The 40-year-old is, after all, the current world champion tree climber and will be defending his title this July in Australia at the International Tree Climbing Championship, where participants from around the world meet to try and out-ascend each other in the fastest time.
It sounds like something out of the Planet of the Apes prequel, but what Chisholm does isn't quite as unusual as you might think. There are enough people like Chisholm out there that gear companies such as New Tribe and SherrillTree and Climbing Supply cater to climbers.
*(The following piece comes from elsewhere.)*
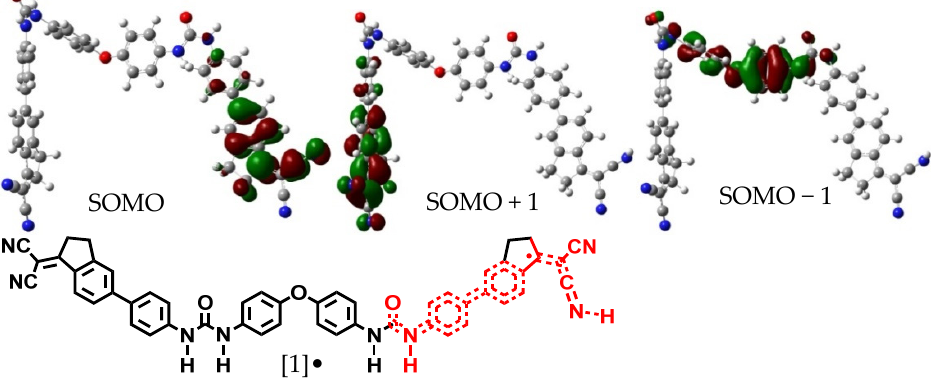
Figure 8. Singly occupied molecular orbital (SOMO), SOMO + 1, and SOMO − 1 for compound [ 1 ] • .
Meanwhile, Tree Climbers International, which bills itself as the world's first recreational tree climbing organization and school, has been around since 1983. "It's hard to know how far it's spread," says executive director Patty Jenkins, "but we've trained people from around the world." And it's a big enough sport that for the last 10 years, Chisholm has even had a sponsor, Stihl Inc., famous for its chainsaws.
Chisholm runs the Aspen Tree Expert Company, a third-generation family business in Jackson, N.J., with his parents, Steve and Laura, and older brother, Steve, Jr. "He is very highly respected in the tree care community and sets an excellent example for others," says Anita Gambill, a spokeswoman at Stihl Inc.
Indeed he is. Chisholm, who has held workshops around the world on his chosen sport, is an instructor for Rutgers University's Office of Continuing Professional Education, teaching a two-day Large Tree Climbing and Rigging course. Chisholm also helped the U.S. Department of Agriculture scout trees for the non-native, invasive Asian long-horned beetle and once shaped some pear trees accompanied by an armed U.S. government agent who needed to get a better view from a hidden camera for a covert operation.
So you might think that in his spare time, Chisholm, married and a father of three, might take up bowling. But no -- he climbs trees, both for pleasure and to train for tree climbing events. Not only does he consistently win the New Jersey State Tree Climbing Competitions, but he has also competed in the world championships 20 years in a row. This summer will be his 21st.
Before that, he was often going out on a limb. "Growing up, I climbed trees," Chisholm says, "but back then, it wasn't in the safest manner. No climbing gear or any of that jazz."
Now, Chisholm uses heavy-duty apparatus such as harnesses and ascenders. Think mountain climbing equipment, only with trees. "When you start putting on the gear, it changes a bit, and tree climbing becomes a little bit professional and not just about climbing," he says.
While arborists like Chisholm have a risky profession -- earlier this month, a Florida tree trimmer was electrocuted removing a palm frond from a power line -- the equipment reduces the risk of falling considerably.
"It's the safest way to go," Jenkins says. "For the recreational climber, gear makes climbing a tree safer than crossing the street."
It is also an accessible activity. You don't have to be a world champion climber to climb trees. "We've trained people in post-prostate cancer treatment to climb trees, and we have a friend up in New York who was climbing every day into his 80s. He was 84 when he quit," Jenkins says. "You don't have to be in perfect condition to climb trees, and it doesn't require a lot of strength. Your weight has to be somewhat in proportion to your height; if you're overweight, you will have some trouble pulling yourself up. But mostly, you just need to be able to push yourself up with your legs."
Chisholm has scaled trees as tall as approximately 330 feet, which is about one-third the height of the Eiffel Tower or the equivalent of a 30-story building. The average height of one of the trees in the international events -- which includes contests like the European Tree Climbing Championship and the Asia-Pacific Tree Climbing Competition -- is about 100 feet.
"People from around the world come to the world competition," Chisholm explains, "and in many countries, the trees don't go over 60 feet."
In other words, the tree climbing competitions strive to be a level playing field for everyone, although Jenkins describes Chisholm as one-of-a-kind. "He is a wizard. I think that's the only way to put it. He's like a magician. Watching Mark climb a tree is like watching a perfect athlete run for a gold medal."
Chisholm isn't certain how much longer he will remain a contender, though he's already eyeing the world championship in Portland, Ore., in 2012.
"I take it year by year," says Chisholm, who does both cardiovascular and weight training in preparation for his competitions.
"It's an interesting way to get outside and to do something we all enjoyed as a kid," he says. "This just takes it to another level."
SecondAct contributor Geoff Williams is a freelance journalist based in Loveland, Ohio, and the author of several books, including C.C. Pyle's Amazing Foot Race: The True Story of the 1928 Coast-to-Coast Run Across America.